ADR-009: Pre-dispatch cancellation nack in QueueConsumer

Status:

Accepted

Date:

2026-05-16

PR:

#373 (fix(queue): nack on cancellation and RetryLaterError)

Context

QueueConsumer pre-acks every delivery before handing it to the worker, to protect long-running jobs from RabbitMQ’s consumer_timeout (messages acked after the timeout trigger a channel close and a reconnect storm). The pre-ack pattern means that once a message is consumed, the only way to “return” it to the queue is a republish (used by RetryLaterError).

Before PR #373, a Job that was cancelled through the API/UI while already queued in RabbitMQ would still be delivered to a worker. The worker’s _claim_job guard detected CANCELLED status and exited cleanly, but only after taking a prefetch slot for the full round-trip. With prefetch_count=1 on the prediction queue, a queue of orphaned cancellation messages could stall all legitimate work.

Decision

Check Job.status == CANCELLED inside QueueConsumer._on_message, before pre-acking and before entering the worker. If cancelled, call channel.basic_nack(requeue=False) to discard the message immediately.
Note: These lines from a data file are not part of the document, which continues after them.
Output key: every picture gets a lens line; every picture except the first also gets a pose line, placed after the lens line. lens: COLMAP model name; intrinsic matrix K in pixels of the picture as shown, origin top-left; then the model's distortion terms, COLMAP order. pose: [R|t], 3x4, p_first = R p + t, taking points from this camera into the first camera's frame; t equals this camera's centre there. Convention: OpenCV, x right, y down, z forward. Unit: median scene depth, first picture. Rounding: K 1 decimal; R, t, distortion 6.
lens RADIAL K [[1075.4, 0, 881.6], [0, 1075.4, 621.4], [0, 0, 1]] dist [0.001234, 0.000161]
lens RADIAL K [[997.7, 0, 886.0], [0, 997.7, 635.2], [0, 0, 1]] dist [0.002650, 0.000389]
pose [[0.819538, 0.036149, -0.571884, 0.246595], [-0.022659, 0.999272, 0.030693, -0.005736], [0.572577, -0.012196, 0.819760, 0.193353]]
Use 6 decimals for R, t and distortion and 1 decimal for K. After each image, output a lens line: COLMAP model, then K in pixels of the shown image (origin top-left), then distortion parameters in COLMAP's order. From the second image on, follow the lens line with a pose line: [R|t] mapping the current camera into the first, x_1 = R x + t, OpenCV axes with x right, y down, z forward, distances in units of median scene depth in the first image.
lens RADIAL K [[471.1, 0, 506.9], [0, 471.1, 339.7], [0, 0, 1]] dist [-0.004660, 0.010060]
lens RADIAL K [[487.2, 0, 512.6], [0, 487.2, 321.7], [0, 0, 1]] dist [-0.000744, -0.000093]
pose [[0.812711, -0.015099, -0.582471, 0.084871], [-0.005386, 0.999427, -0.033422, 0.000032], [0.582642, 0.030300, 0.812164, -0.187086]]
The check is a point-in-time DB query; it accepts two failure modes:

  1. A race where the job is cancelled after the check passes: the worker still terminates at _claim_job, as before.

  2. A transient DB error: log a warning and proceed with dispatch (fail open) so a DB blip does not orphan legitimate jobs.

Consequences

  • Cancelled messages are drained from the queue without blocking a prefetch slot.

  • Prefetch=1 queues (predictions) can no longer deadlock on a backlog of cancellations.

  • The DB gains one extra SELECT per delivery on the job-backed queues (protea.ping, protea.jobs, protea.embeddings). These queues are low-throughput; the overhead is negligible.

  • OperationConsumer is unaffected (no Job row to cancel).